Whether you opt for traditional options, such as yogurt, whole-grain muffins or ready-to-eat cereal, or less typical foods, such as leftover vegetable pizza or a fruit smoothie, you can get the nutrients and energy you need to start your day.
Traditional fare offers many options
To make a healthy breakfast each day, choose one item from at least three of the following four food groups:
- Fruits and vegetables. Fresh fruits and vegetables, 100 percent juice without added sugar
- Grains. Whole-grain rolls, bagels, hot or cold whole-grain cereals, low-fat bran muffins, crackers, or melba toast
- Dairy. Skim milk, low-fat yogurt cups or low-fat cheeses, such as cottage and natural cheeses
- Protein. Hard-boiled eggs, peanut butter, lean slices of meat and poultry, or fish, such as water-packed tuna or slices of salmon
For breakfast on the go, munch dry, ready-to-eat cereal with a banana and drink a small carton of low-fat or skim milk. The best cereals are those that are higher in fiber. If counting calories, choose cereals that are lower in calories.
|Cereal, 1-cup serving
||Fiber, in grams
|All-Bran Bran Buds
|Spoon Size Shredded Wheat
Source: USDA National Nutrient Database for Standard Reference, 2004
Oatmeal is another good choice, but it may be a challenge if you're on the run or at work. One cup of plain, cooked oatmeal has about 4 grams of fiber and 130 calories. And don't forget eggs, including hard-boiled eggs, which are easy to take with you. The yolk does contain cholesterol, but eggs are full of nutrients, including protein, vitamins A and B-12, folic acid, and phosphorus.

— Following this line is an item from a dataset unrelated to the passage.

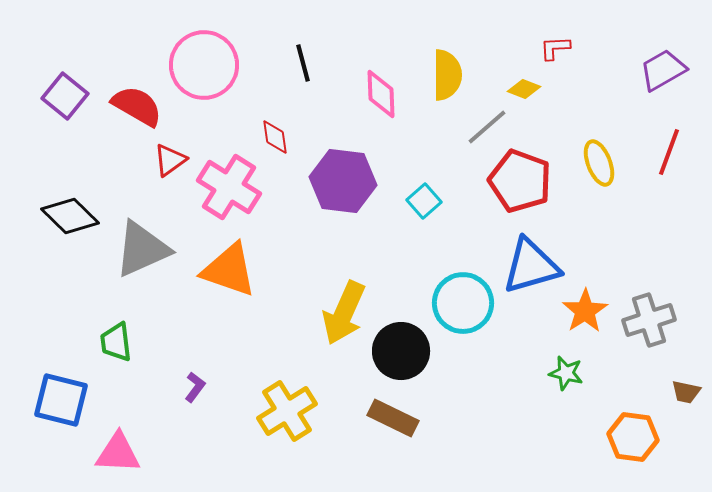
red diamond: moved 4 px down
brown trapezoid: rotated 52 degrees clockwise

Nontraditional fare counts, too
If you dislike regular breakfast foods, try something different, such as:
- Leftover vegetable pizza
- Fresh fruit topped with low-fat yogurt and crispy whole-grain cereal
- Vegetables, salsa and low-fat shredded cheeses wrapped in a tortilla
- A smoothie blended from exotic fruits, some low-fat yogurt and a spoonful of wheat germ
- Whole-wheat crackers with low-fat cheese
- A microwaved potato topped with broccoli and grated Parmesan cheese
"Think low-fat and fresh lean meats or even fish, low-fat milk products, fresh fruits and vegetables, and whole grains," says Nelson. "The combinations are limited only by your imagination and taste."
Eating out can be healthy
You can even make healthy breakfast choices at fast-food restaurants. Whole-grain bagels, rolls and English muffins are better than fat-filled doughnuts, scones, croissants or biscuits. Skip the oversized breakfast sandwiches, bacon, sausage and full-fat milk.

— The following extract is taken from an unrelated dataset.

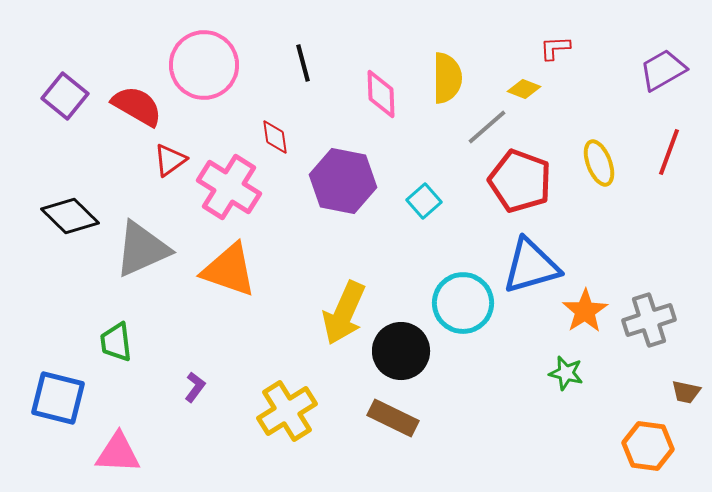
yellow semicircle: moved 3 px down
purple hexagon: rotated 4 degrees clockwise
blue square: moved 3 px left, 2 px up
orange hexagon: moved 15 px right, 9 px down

If your excuse for missing breakfast is lack of time, figure out what you'll eat the night before and get up 10 minutes earlier to enjoy it. Or pack something to take with you.

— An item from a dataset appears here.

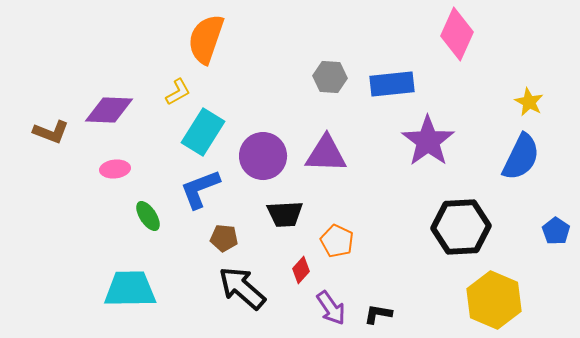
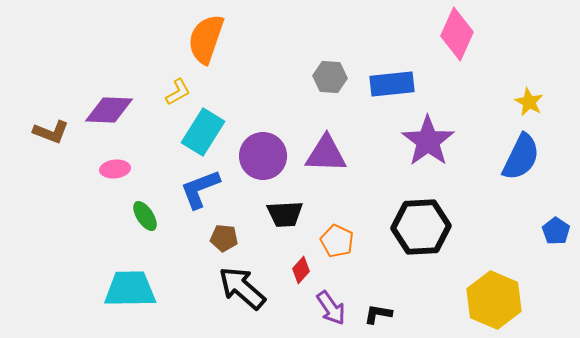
green ellipse: moved 3 px left
black hexagon: moved 40 px left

Think you're saving calories by skipping breakfast? Chances are you'll be ravenous by lunchtime, which may lead you to eat more. Or your hunger at midmorning may tempt you to indulge in a high-fat treat that someone brought to the office.
Your morning meal doesn't have to mean loading up on sugar, fat and cholesterol. Making nutritious breakfast choices can set you up for healthier eating all day long.